An F-4 jet from the air base down the road screamed in low, its gear down, as though to remind me that we live in modern times. Still, history has a way of repeating itself, and the news I had for Mr. and Mrs. Ovid Johnson wasn’t going to make them happy. So I took my own sweet time walking to the door and mulled over how I was going to break it to them that their nineteen-year-old daughter, Kimberly, preferred life in Atlanta’s fast lane to that on the family farm near Clinton, Tennessee.

This morning I had been on a ladder painting my house in the Virginia Highlands section. When I bought it ten years ago, I told myself that I’d give it a fresh coat every five years, whether it needed it or not. The first time, it started raining the second day of work, so I had to start over. This time the weather wisemen on TV promised four days of sunshine.

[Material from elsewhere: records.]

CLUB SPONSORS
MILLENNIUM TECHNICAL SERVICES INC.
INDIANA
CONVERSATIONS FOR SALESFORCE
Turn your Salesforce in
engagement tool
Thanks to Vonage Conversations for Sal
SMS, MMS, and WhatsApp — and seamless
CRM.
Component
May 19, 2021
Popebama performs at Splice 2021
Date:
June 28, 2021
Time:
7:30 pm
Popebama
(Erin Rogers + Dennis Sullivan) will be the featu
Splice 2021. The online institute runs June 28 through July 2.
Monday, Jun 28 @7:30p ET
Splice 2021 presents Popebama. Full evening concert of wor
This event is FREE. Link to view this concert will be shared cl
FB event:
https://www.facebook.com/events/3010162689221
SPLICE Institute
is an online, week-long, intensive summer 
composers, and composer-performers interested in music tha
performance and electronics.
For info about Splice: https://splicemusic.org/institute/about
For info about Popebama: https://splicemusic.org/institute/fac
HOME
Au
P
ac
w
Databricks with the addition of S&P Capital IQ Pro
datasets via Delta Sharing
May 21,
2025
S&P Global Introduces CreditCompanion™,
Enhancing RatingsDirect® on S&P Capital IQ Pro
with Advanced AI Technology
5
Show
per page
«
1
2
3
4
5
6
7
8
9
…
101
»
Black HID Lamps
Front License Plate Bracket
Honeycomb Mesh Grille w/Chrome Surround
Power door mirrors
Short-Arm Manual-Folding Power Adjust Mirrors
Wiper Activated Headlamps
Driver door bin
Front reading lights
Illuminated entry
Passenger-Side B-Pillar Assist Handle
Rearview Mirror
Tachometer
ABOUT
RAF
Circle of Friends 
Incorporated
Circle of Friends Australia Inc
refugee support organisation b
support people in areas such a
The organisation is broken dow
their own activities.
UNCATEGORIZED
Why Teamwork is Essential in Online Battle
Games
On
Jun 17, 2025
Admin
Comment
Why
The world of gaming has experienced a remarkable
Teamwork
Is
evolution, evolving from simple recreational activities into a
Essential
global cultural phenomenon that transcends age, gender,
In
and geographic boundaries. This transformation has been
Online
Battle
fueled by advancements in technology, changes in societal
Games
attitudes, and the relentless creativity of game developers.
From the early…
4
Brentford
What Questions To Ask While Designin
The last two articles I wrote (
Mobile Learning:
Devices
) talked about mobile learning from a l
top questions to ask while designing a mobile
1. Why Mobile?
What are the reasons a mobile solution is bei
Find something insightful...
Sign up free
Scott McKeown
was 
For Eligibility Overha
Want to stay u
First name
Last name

But there’s rain and then there’s rain — meaning that I was moving right along, splattering my clothes as well as the house, when a voice behind me said, “Mr. Bleekman, the private investigator?”

I looked down into the face of a lovely young thing — blonde, wearing wraparound sunglasses, designer clothes, and a frown.

“I’m Jack Bleekman,” I said.

“Can we talk?” she asked.

“Well, I’m sort of busy,” I replied, pointing my brush at the house and seeing the paint drip on the azaleas below.

“It’s important, really.”

So I came down from the ladder, wiped my hands, and we sat on the porch.

I offered her a cup of coffee, but she said no, then got down to her business.

Her name was Kimberly Johnson. Six months ago she had left Tennessee for Atlanta. “I found a good job in the entertainment business,” she said.

“Singer?” I asked. I make the rounds so as to stay in touch, but I didn’t recall seeing her.